Shedding New Light on the Magnitude of Thrombosis Risk in Patients With Myeloproliferative Neoplasms

ARTICLE: Shedding New Light on the Magnitude of Thrombosis Risk in Patients With Myeloproliferative Neoplasms

AUTHORS: Alison R. Moliterno and Elizabeth V. Ratchford

JOURNAL: Ann Intern Med. 2018 Jan 16. doi: 10.7326/M17-3153. [Epub ahead of print]

Myeloproliferative diseases were first described by William Dameshek in 1951. In 2008, the World Health Organization established a new classification system and introduced the term “myeloproliferative neoplasms” (MPNs). Polycythemia vera (PV), essential thrombocythemia (ET), and primary myelofibrosis (PMF) are the most prevalent MPNs and are characterized by overproduction of leukocytes, erythrocytes, or platelets; development of bone marrow fibrosis; leukemic transformation; and arterial and venous thrombosis.

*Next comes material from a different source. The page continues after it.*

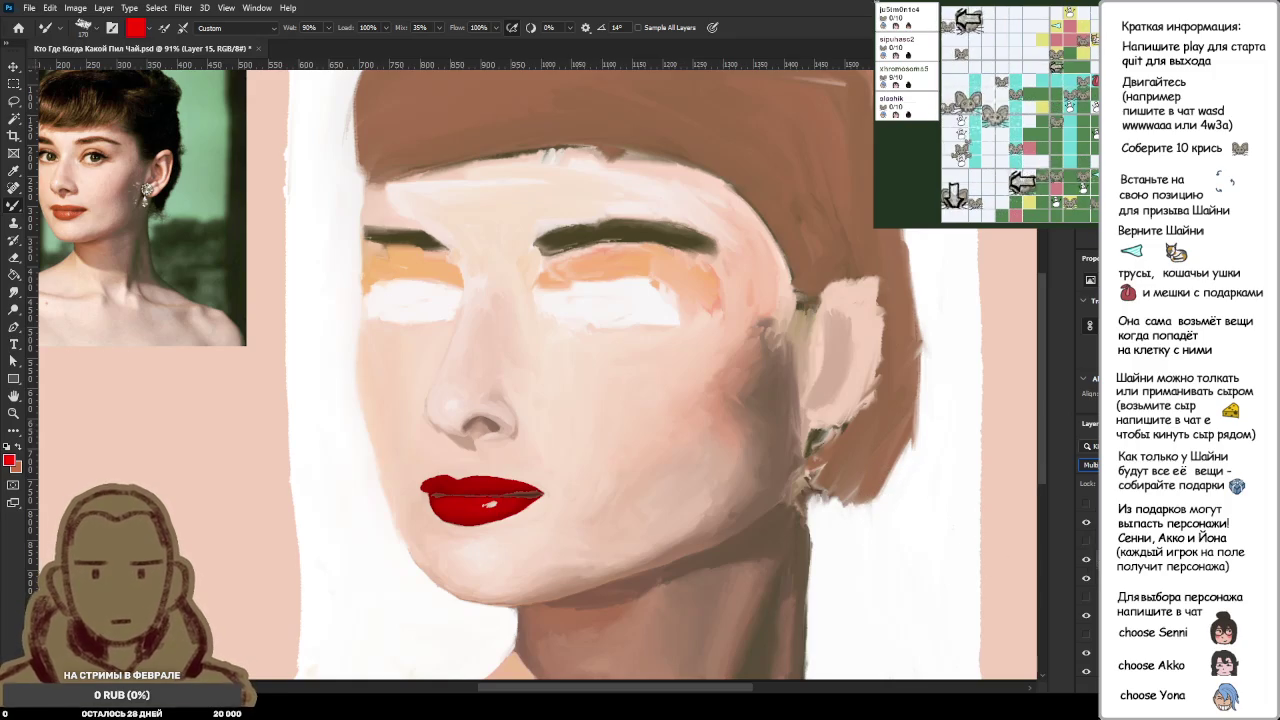
pyautogui.press('alt+shift+c')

When Dameshek proposed the term “myeloproliferative diseases,” he also proposed the presence of a then-undiscovered stimulus that drove proliferation. We now understand that mutation of the JAK2 gene, JAK2 V617F, is the most common stimulus, occurring in 95% of patients with PV and 60% of those with ET or PMF. Myeloproliferative neoplasms are relatively rare; are acquired in middle to older age; and are, despite their classification as neoplasms, indolent diseases, with survival measured in decades (1). Yet, MPNs exhibit marked variability in disease presentation and outcomes, especially with regard to thrombotic events.

In this issue, Hultcrantz and colleagues report a study that examined thrombosis patterns in 9429 Swedish patients with MPNs diagnosed between 1987 and 2009 compared with 35 820 matched control participants (2). As in prior studies, both arterial and venous thrombotic events were increased in patients with MPNs, with the highest risk around the time of MPN diagnosis, although risk persisted throughout patients' lifetimes. Older age and male sex increased cumulative risk for both arterial and venous events in patients with MPNs compared with the general population, but thrombotic risk was higher in the MPN group regardless of age or sex. Of note, the highest hazard ratio that Hultcrantz and colleagues observed was for venous events in the youngest age group.